▸ Extracted material
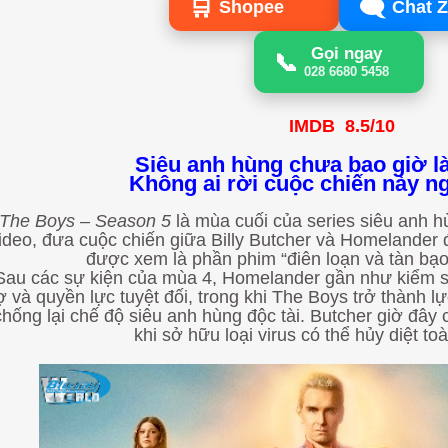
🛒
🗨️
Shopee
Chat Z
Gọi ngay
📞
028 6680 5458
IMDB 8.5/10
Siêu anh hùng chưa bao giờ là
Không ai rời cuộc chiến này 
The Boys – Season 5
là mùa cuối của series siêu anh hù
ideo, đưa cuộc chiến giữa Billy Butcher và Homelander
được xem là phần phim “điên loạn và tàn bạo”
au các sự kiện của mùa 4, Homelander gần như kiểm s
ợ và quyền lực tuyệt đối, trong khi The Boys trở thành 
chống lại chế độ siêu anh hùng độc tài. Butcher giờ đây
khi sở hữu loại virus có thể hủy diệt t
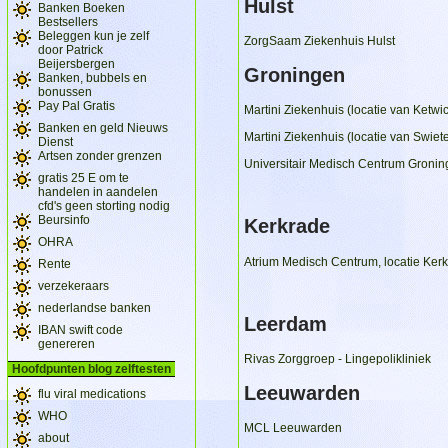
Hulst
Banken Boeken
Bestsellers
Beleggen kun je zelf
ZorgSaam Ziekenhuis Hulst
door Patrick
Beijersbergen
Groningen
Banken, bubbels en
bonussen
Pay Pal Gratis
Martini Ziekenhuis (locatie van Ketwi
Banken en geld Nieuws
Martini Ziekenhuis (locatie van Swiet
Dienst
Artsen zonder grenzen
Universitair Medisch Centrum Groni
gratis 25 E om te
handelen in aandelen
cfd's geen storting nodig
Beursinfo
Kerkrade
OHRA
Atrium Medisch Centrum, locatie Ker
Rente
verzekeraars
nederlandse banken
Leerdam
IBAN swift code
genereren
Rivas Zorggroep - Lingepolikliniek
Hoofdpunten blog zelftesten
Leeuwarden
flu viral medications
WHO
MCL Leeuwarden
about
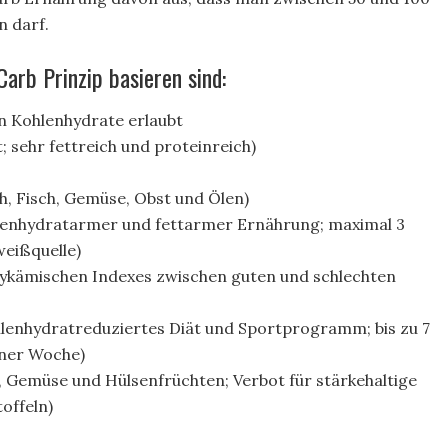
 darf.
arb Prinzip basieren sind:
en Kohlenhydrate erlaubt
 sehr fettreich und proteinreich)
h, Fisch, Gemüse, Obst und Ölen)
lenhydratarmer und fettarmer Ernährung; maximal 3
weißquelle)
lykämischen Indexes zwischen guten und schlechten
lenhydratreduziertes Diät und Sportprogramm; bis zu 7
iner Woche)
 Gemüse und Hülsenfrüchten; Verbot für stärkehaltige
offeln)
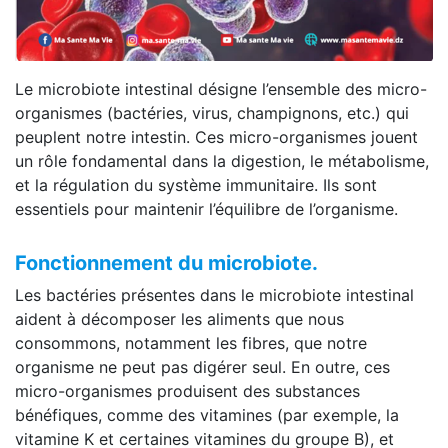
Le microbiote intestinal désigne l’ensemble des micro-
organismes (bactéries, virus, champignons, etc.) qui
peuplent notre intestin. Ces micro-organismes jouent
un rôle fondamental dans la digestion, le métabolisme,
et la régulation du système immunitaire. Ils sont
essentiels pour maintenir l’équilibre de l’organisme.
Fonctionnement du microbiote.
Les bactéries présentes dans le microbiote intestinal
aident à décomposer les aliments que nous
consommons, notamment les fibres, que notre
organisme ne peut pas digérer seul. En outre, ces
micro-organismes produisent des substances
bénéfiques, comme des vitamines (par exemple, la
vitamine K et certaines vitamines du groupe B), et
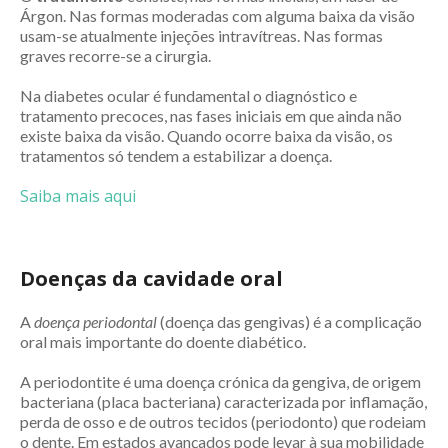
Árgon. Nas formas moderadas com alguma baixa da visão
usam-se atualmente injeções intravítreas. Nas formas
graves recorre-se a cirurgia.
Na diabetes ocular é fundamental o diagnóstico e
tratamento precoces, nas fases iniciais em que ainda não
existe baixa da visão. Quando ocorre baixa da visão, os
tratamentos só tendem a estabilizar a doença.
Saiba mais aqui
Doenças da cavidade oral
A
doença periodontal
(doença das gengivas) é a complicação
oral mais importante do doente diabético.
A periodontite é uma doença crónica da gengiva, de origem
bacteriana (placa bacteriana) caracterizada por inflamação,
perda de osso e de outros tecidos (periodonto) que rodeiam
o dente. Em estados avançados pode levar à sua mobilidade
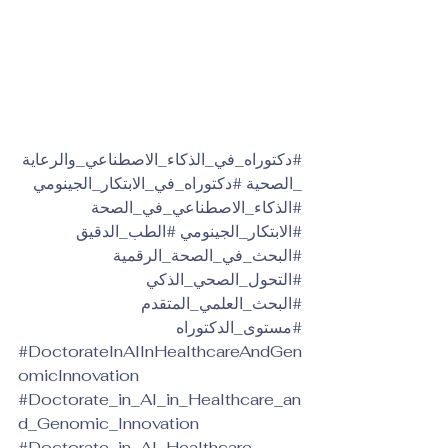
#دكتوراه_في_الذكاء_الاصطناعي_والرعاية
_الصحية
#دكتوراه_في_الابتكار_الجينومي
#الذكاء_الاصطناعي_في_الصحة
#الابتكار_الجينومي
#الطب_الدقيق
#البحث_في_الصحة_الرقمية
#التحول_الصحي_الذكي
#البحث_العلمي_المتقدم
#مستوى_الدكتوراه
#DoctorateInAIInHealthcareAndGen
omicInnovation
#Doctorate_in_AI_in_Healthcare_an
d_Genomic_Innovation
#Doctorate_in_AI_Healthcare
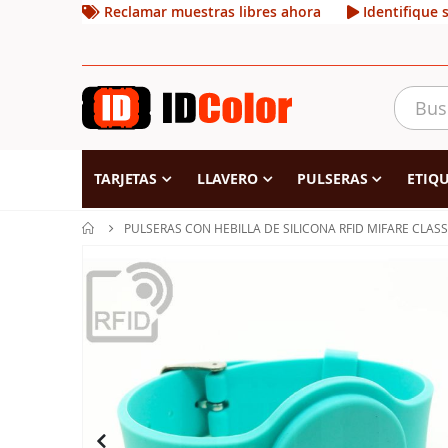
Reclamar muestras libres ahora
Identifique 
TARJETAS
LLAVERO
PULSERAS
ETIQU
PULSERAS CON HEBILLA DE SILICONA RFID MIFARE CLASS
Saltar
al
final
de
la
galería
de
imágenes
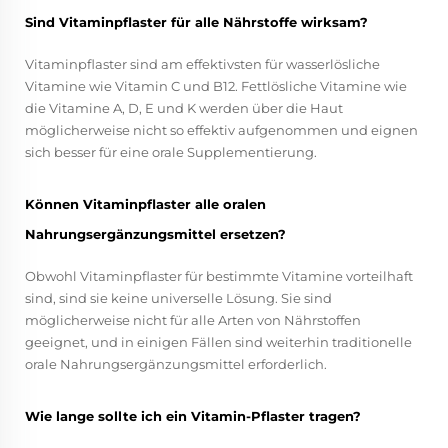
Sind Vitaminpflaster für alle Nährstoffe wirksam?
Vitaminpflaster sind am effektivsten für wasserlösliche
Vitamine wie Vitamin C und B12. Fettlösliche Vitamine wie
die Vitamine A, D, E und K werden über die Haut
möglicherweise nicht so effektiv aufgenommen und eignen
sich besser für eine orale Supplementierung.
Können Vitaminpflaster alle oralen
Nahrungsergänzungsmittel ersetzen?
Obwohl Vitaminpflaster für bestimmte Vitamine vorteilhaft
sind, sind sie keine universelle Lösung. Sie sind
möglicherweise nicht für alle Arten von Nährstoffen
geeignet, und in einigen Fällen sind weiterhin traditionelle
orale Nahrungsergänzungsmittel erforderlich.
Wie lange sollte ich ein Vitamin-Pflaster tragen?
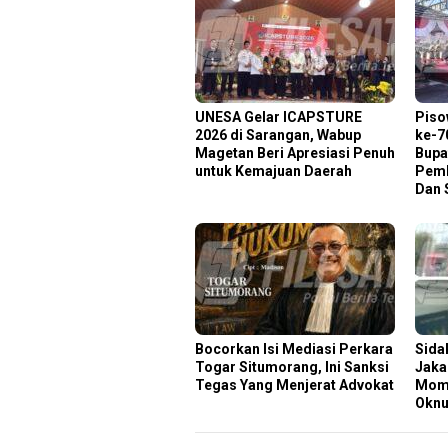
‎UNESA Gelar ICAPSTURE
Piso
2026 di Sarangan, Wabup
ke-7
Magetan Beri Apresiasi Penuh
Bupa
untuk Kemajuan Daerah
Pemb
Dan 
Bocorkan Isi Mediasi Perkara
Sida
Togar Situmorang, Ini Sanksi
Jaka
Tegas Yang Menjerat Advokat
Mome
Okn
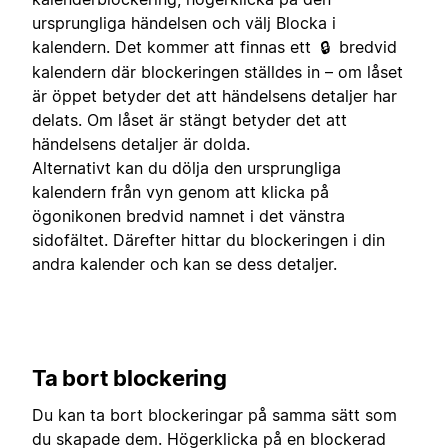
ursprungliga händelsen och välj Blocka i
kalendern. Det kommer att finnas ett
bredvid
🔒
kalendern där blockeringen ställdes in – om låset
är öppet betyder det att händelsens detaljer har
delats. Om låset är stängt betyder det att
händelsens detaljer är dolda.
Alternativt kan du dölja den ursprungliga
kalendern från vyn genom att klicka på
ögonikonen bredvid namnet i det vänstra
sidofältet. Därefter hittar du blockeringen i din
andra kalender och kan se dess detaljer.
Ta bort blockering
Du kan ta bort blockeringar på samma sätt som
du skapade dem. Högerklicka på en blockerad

▸ Task prompt
Please retype all the entries word for word, omitting the pictures.

▸ Solution
🛒
🗨️
Shopee
Chat Z
Gọi ngay
📞
028 6680 5458
IMDB 8.5/10
Siêu anh hùng chưa bao giờ là
Không ai rời cuộc chiến này 
The Boys – Season 5
là mùa cuối của series siêu anh hù
ideo, đưa cuộc chiến giữa Billy Butcher và Homelander
được xem là phần phim “điên loạn và tàn bạo”
au các sự kiện của mùa 4, Homelander gần như kiểm s
ợ và quyền lực tuyệt đối, trong khi The Boys trở thành 
chống lại chế độ siêu anh hùng độc tài. Butcher giờ đây
khi sở hữu loại virus có thể hủy diệt t
Hulst
Banken Boeken
Bestsellers
Beleggen kun je zelf
ZorgSaam Ziekenhuis Hulst
door Patrick
Beijersbergen
Groningen
Banken, bubbels en
bonussen
Pay Pal Gratis
Martini Ziekenhuis (locatie van Ketwi
Banken en geld Nieuws
Martini Ziekenhuis (locatie van Swiet
Dienst
Artsen zonder grenzen
Universitair Medisch Centrum Groni
gratis 25 E om te
handelen in aandelen
cfd's geen storting nodig
Beursinfo
Kerkrade
OHRA
Atrium Medisch Centrum, locatie Ker
Rente
verzekeraars
nederlandse banken
Leerdam
IBAN swift code
genereren
Rivas Zorggroep - Lingepolikliniek
Hoofdpunten blog zelftesten
Leeuwarden
flu viral medications
WHO
MCL Leeuwarden
about
 darf.
arb Prinzip basieren sind:
en Kohlenhydrate erlaubt
 sehr fettreich und proteinreich)
h, Fisch, Gemüse, Obst und Ölen)
lenhydratarmer und fettarmer Ernährung; maximal 3
weißquelle)
lykämischen Indexes zwischen guten und schlechten
lenhydratreduziertes Diät und Sportprogramm; bis zu 7
iner Woche)
 Gemüse und Hülsenfrüchten; Verbot für stärkehaltige
offeln)
Le microbiote intestinal désigne l’ensemble des micro-
organismes (bactéries, virus, champignons, etc.) qui
peuplent notre intestin. Ces micro-organismes jouent
un rôle fondamental dans la digestion, le métabolisme,
et la régulation du système immunitaire. Ils sont
essentiels pour maintenir l’équilibre de l’organisme.
Fonctionnement du microbiote.
Les bactéries présentes dans le microbiote intestinal
aident à décomposer les aliments que nous
consommons, notamment les fibres, que notre
organisme ne peut pas digérer seul. En outre, ces
micro-organismes produisent des substances
bénéfiques, comme des vitamines (par exemple, la
vitamine K et certaines vitamines du groupe B), et
Árgon. Nas formas moderadas com alguma baixa da visão
usam-se atualmente injeções intravítreas. Nas formas
graves recorre-se a cirurgia.
Na diabetes ocular é fundamental o diagnóstico e
tratamento precoces, nas fases iniciais em que ainda não
existe baixa da visão. Quando ocorre baixa da visão, os
tratamentos só tendem a estabilizar a doença.
Saiba mais aqui
Doenças da cavidade oral
A
doença periodontal
(doença das gengivas) é a complicação
oral mais importante do doente diabético.
A periodontite é uma doença crónica da gengiva, de origem
bacteriana (placa bacteriana) caracterizada por inflamação,
perda de osso e de outros tecidos (periodonto) que rodeiam
o dente. Em estados avançados pode levar à sua mobilidade
#دكتوراه_في_الذكاء_الاصطناعي_والرعاية
_الصحية
#دكتوراه_في_الابتكار_الجينومي
#الذكاء_الاصطناعي_في_الصحة
#الابتكار_الجينومي
#الطب_الدقيق
#البحث_في_الصحة_الرقمية
#التحول_الصحي_الذكي
#البحث_العلمي_المتقدم
#مستوى_الدكتوراه
#DoctorateInAIInHealthcareAndGen
omicInnovation
#Doctorate_in_AI_in_Healthcare_an
d_Genomic_Innovation
#Doctorate_in_AI_Healthcare
Reclamar muestras libres ahora
Identifique 
TARJETAS
LLAVERO
PULSERAS
ETIQU
PULSERAS CON HEBILLA DE SILICONA RFID MIFARE CLASS
Saltar
al
final
de
la
galería
de
imágenes
Sind Vitaminpflaster für alle Nährstoffe wirksam?
Vitaminpflaster sind am effektivsten für wasserlösliche
Vitamine wie Vitamin C und B12. Fettlösliche Vitamine wie
die Vitamine A, D, E und K werden über die Haut
möglicherweise nicht so effektiv aufgenommen und eignen
sich besser für eine orale Supplementierung.
Können Vitaminpflaster alle oralen
Nahrungsergänzungsmittel ersetzen?
Obwohl Vitaminpflaster für bestimmte Vitamine vorteilhaft
sind, sind sie keine universelle Lösung. Sie sind
möglicherweise nicht für alle Arten von Nährstoffen
geeignet, und in einigen Fällen sind weiterhin traditionelle
orale Nahrungsergänzungsmittel erforderlich.
Wie lange sollte ich ein Vitamin-Pflaster tragen?
‎UNESA Gelar ICAPSTURE
Piso
2026 di Sarangan, Wabup
ke-7
Magetan Beri Apresiasi Penuh
Bupa
untuk Kemajuan Daerah
Pemb
Dan 
Bocorkan Isi Mediasi Perkara
Sida
Togar Situmorang, Ini Sanksi
Jaka
Tegas Yang Menjerat Advokat
Mome
Okn
ursprungliga händelsen och välj Blocka i
kalendern. Det kommer att finnas ett
bredvid
🔒
kalendern där blockeringen ställdes in – om låset
är öppet betyder det att händelsens detaljer har
delats. Om låset är stängt betyder det att
händelsens detaljer är dolda.
Alternativt kan du dölja den ursprungliga
kalendern från vyn genom att klicka på
ögonikonen bredvid namnet i det vänstra
sidofältet. Därefter hittar du blockeringen i din
andra kalender och kan se dess detaljer.
Ta bort blockering
Du kan ta bort blockeringar på samma sätt som
du skapade dem. Högerklicka på en blockerad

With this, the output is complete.